In my last post I wrote of the lions and lambs of March sharing the field of play, taking turns. There’s been none of that good sportsmanship for the past few days. The lions seemed to have slaughtered and devoured the lambs.
The recent frigid weather rightfully belongs to January. Temperatures fall to the teens in the early morning hours and creep up to only just above freezing in the afternoons. Sharp winds gust with what feels like a vindictive malice, making it even colder. If you have to be outside, it’s best to move briskly. I think this, wistfully and often, as I stand, holding the leash attached to my sluggish senior dog. He may pace restlessly in the house, but once out of doors, Kiko tends to remain resolutely immobile, transfixed, his nose firmly planted in the grass, lost in a host of smells. A recent injury has slowed my fourteen and a half-year old dog even further. Our “walks” cover far less distance these days, but they’re more frequent, and we’re outside nearly as long.

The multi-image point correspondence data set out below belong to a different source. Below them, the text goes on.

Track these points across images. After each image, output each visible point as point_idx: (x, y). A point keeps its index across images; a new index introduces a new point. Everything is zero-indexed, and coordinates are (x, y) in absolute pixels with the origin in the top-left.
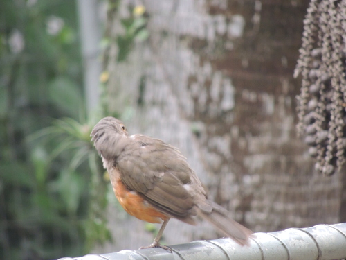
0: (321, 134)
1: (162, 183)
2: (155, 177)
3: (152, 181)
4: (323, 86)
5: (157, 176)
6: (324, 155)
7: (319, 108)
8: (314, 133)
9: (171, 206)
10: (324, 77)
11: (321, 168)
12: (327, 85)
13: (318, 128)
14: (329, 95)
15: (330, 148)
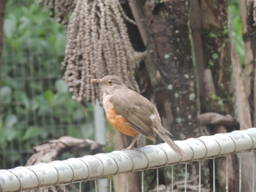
0: (77, 82)
1: (138, 113)
2: (134, 108)
3: (132, 110)
4: (78, 58)
5: (136, 108)
6: (78, 92)
7: (75, 68)
8: (72, 81)
9: (141, 128)
10: (79, 53)
11: (76, 99)
12: (81, 57)
13: (74, 79)
14: (81, 62)
15: (81, 88)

Gazing out from sheltered comfort, the landscape often has the appearance of early spring perfection. Daffodils nod their sturdy golden heads amidst green sword-like foliage.
The cherry trees were coaxed toward peak bloom last week by a couple of almost summery days. Their blossoms form luminous clouds of pale pink in the bright sunshine.
But a clear blue sky shifts in an instant to a burnished and ominous steel gray.
Clouds race in, seeming to herald an approaching apocalypse.
Bitter gales and icy rainstorms whip through suddenly and repeatedly, doing their best to drive all delicate petals into the ground. On Saturday, my daughter and I attended a local high school production of Annie. After the show, we watched from the glass-enclosed cafeteria as a light drizzle began falling on a courtyard planted with small, lovely cherry trees. The falling petals looked like snowflakes. As the intensity of the rain increased, we looked out onto a blizzard-like scene. And then, as though for a definitive finale, there was a prolonged and pounding hailstorm.
Just another March lion, strutting his stuff. Take that, you pathetic lambs!
Our world, like this month, has far too many lions.